Je finis par poser une hypothèse qui me paraît la plus crédible : ce blason a été inventé de toutes pièces. Je ne sais ni quand ni par qui mais il a été inventé. Et il rappelle peut-être l’histoire du lycée d’une manière ou d’une autre. Les plumes et le livre ouvert pourraient être en lien avec Banville, l’abeille avec Napoléon, le lys royal le complot avec le roi peut-être ? Quant à l’alérion, je ne fais pas le lien au départ avec Montmorency mais me demande s’il ne peut être un lien d’une manière ou d’une autre avec Sainte Jeanne de Chantal. Allez savoir pourquoi ! Alors que j’ai vu des alérions sur le blason des Montmorency. La fin de la journée peut-être ? Il est vrai que la journée a été longue, n’est pas encore entièrement finie, qu’il est 20h passées, que je sors de deux heures de visioconférence quand elle m’a posé la question et que je n’ai pas encore mangé.

Elle trouve l’hypothèse fort plausible. Il y a tellement de recherches négatives autour de celui-ci, alors pourquoi pas ? Mais cela devrait être mentionné quelque part quand même ! M’enfin ! Elle cherche donc elle aussi de son côté. Et bingo ! Elle trouve en effet l’explication dans un article de La Montagne, le journal local.

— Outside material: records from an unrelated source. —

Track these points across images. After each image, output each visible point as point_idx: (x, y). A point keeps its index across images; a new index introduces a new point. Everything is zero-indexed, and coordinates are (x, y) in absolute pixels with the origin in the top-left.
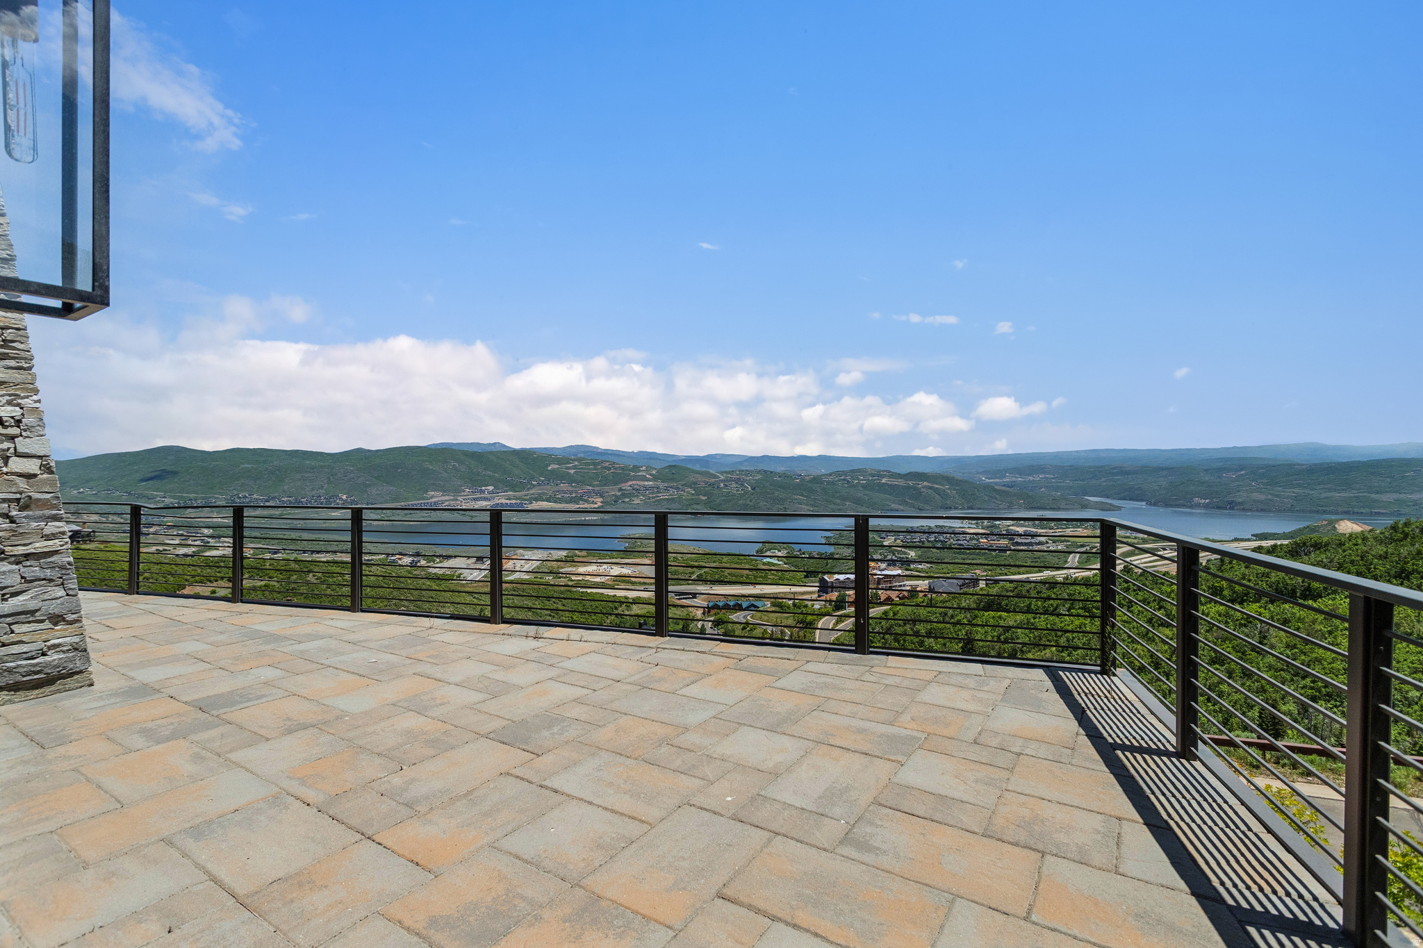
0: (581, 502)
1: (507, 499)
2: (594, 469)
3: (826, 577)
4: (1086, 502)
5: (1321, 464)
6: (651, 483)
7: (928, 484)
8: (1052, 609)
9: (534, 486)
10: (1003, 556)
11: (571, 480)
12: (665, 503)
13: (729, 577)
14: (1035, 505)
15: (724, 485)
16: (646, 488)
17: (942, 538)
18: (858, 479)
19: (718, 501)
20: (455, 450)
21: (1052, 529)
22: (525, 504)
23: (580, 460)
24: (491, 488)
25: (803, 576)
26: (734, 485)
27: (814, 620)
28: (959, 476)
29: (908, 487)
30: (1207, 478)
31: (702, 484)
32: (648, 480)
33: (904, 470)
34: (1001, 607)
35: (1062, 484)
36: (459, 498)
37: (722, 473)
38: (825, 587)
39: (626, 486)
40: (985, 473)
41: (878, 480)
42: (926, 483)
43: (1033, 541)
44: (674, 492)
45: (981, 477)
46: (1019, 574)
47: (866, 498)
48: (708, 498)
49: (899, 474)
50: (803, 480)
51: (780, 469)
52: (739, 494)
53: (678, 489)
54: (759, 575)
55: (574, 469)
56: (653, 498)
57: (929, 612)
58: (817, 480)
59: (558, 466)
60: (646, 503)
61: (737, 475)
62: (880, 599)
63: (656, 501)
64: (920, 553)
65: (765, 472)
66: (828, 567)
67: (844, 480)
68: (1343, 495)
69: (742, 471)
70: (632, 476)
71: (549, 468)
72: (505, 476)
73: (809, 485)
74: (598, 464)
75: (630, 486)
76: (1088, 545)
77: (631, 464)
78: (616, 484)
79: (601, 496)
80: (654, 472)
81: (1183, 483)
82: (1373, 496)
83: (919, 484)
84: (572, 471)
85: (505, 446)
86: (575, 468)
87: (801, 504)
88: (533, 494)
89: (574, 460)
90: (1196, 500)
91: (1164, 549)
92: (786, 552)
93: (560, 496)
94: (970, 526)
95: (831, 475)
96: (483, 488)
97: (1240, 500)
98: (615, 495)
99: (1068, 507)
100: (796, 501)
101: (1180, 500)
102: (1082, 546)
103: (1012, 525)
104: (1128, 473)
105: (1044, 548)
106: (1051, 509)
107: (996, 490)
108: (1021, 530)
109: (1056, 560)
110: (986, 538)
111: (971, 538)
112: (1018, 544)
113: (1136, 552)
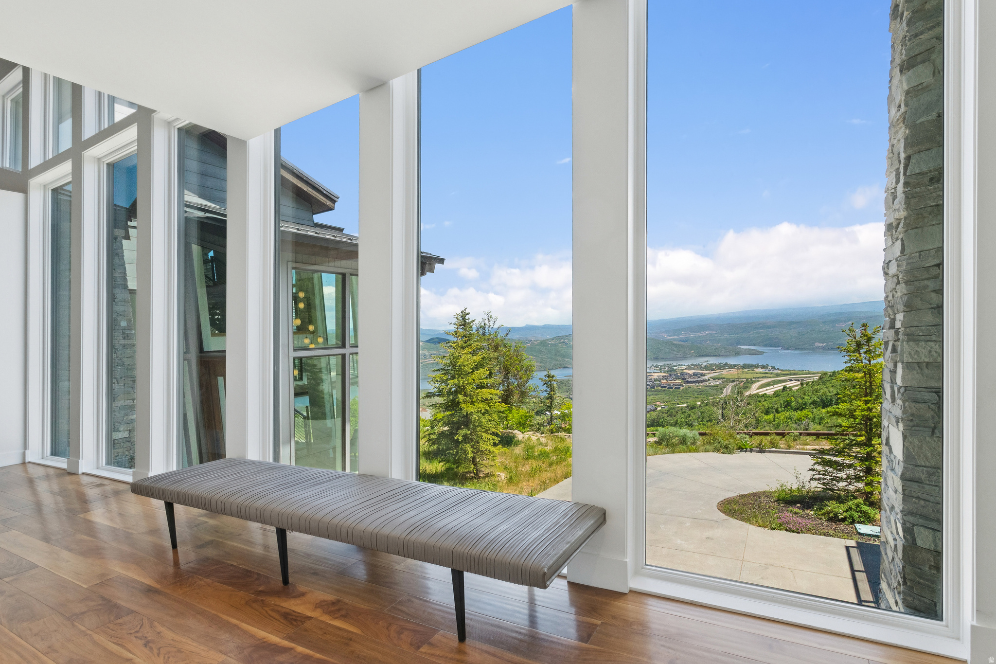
4: (739, 350)
21: (713, 370)
30: (824, 328)
35: (722, 338)
40: (667, 332)
43: (699, 379)
45: (664, 335)
50: (533, 344)
58: (543, 343)
67: (563, 342)
73: (538, 347)
76: (738, 380)
81: (808, 332)
90: (817, 344)
91: (791, 380)
94: (656, 371)
95: (553, 339)
99: (726, 353)
101: (805, 344)
102: (733, 381)
103: (686, 369)
104: (769, 327)
105: (707, 384)
106: (714, 356)
107: (674, 344)
108: (691, 372)
109: (715, 392)
110: (666, 379)
111: (656, 380)
112: (688, 382)
113: (771, 383)
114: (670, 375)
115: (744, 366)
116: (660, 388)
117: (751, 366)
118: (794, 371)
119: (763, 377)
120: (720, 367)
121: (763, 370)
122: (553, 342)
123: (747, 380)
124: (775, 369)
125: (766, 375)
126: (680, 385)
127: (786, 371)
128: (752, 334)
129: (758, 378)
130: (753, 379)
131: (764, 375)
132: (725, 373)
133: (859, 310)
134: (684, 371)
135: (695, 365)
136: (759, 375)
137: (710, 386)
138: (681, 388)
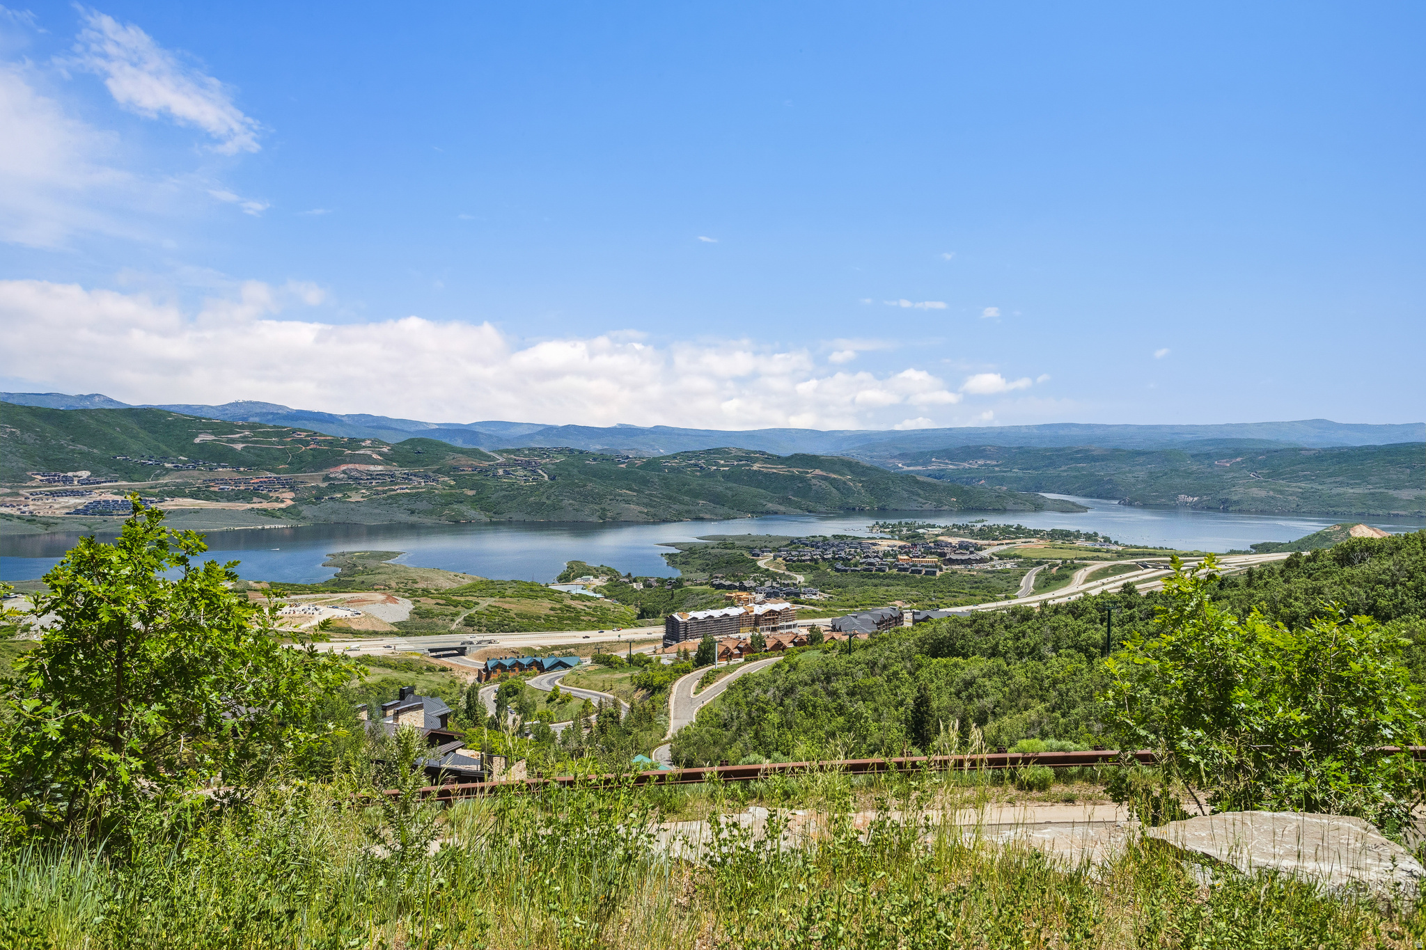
0: (255, 499)
1: (116, 494)
2: (279, 443)
3: (676, 616)
4: (1041, 501)
5: (1332, 449)
6: (380, 468)
7: (821, 473)
8: (1028, 650)
9: (168, 471)
10: (930, 580)
11: (236, 461)
12: (405, 501)
13: (517, 619)
14: (972, 504)
15: (505, 471)
16: (372, 476)
17: (843, 555)
18: (717, 464)
19: (494, 497)
20: (14, 406)
21: (996, 539)
22: (152, 502)
23: (252, 427)
24: (85, 474)
25: (635, 616)
26: (521, 473)
27: (666, 682)
28: (865, 461)
29: (793, 478)
30: (1195, 468)
31: (469, 471)
32: (376, 463)
33: (786, 451)
34: (954, 650)
35: (1009, 474)
36: (21, 492)
37: (501, 452)
38: (674, 633)
39: (338, 472)
41: (748, 465)
42: (818, 472)
43: (972, 557)
44: (420, 483)
45: (896, 461)
46: (956, 605)
47: (730, 493)
48: (478, 493)
49: (779, 457)
50: (631, 464)
51: (595, 447)
52: (530, 486)
53: (426, 477)
54: (567, 618)
55: (243, 442)
56: (384, 492)
57: (849, 662)
58: (653, 464)
59: (213, 437)
60: (371, 501)
61: (525, 456)
62: (765, 646)
63: (390, 497)
64: (811, 577)
65: (571, 451)
66: (674, 601)
67: (696, 465)
68: (1357, 491)
69: (534, 449)
70: (347, 456)
71: (197, 440)
72: (112, 453)
73: (641, 472)
74: (287, 434)
75: (344, 472)
76: (1047, 563)
77: (343, 434)
78: (318, 468)
79: (292, 489)
80: (385, 450)
81: (1166, 474)
82: (1391, 492)
83: (808, 473)
84: (239, 447)
85: (112, 401)
86: (244, 440)
87: (628, 502)
88: (166, 485)
89: (242, 427)
90: (1182, 498)
91: (1146, 567)
92: (606, 578)
93: (216, 489)
94: (883, 535)
95: (675, 458)
96: (70, 474)
97: (1235, 498)
98: (317, 488)
99: (1016, 507)
100: (620, 498)
101: (1162, 497)
102: (1039, 564)
103: (942, 534)
104: (1095, 459)
105: (987, 567)
106: (994, 510)
107: (917, 482)
108: (955, 541)
109: (1004, 584)
110: (907, 553)
111: (886, 555)
112: (952, 562)
113: (1110, 571)
114: (915, 545)
115: (1054, 535)
116: (895, 571)
117: (1065, 535)
118: (1146, 548)
119: (1093, 559)
120: (1007, 532)
121: (1089, 544)
122: (674, 463)
123: (1065, 562)
124: (1110, 542)
125: (1100, 554)
126: (936, 566)
127: (1131, 547)
128: (1065, 471)
129: (1085, 559)
130: (1075, 561)
131: (1095, 554)
132: (1020, 545)
133: (1250, 437)
134: (940, 538)
135: (959, 528)
136: (1084, 554)
137: (994, 572)
138: (938, 574)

Cet article indique que ce lycée est le troisième en France à posséder son blason depuis 1986. Une rareté, disent-ils ! C’est un héraldiste de Clermont-Ferrand, Michel Guillaumin, ancien élève du lycée, qui l’a effectivement dessiné. Les plumes symbolisent le poète, le livre ouvert fait référence à l’enseignement, l’alérion au duc de Montmorency, l’abeille à Napoléon qui l’a fondé, et la fleur de Lys aux armes de la ville de Moulins.

Elle sait ce qu’il signifie. Heureuse ? Il faudrait lui poser la question mais satisfaite, tout comme moi, sans doute.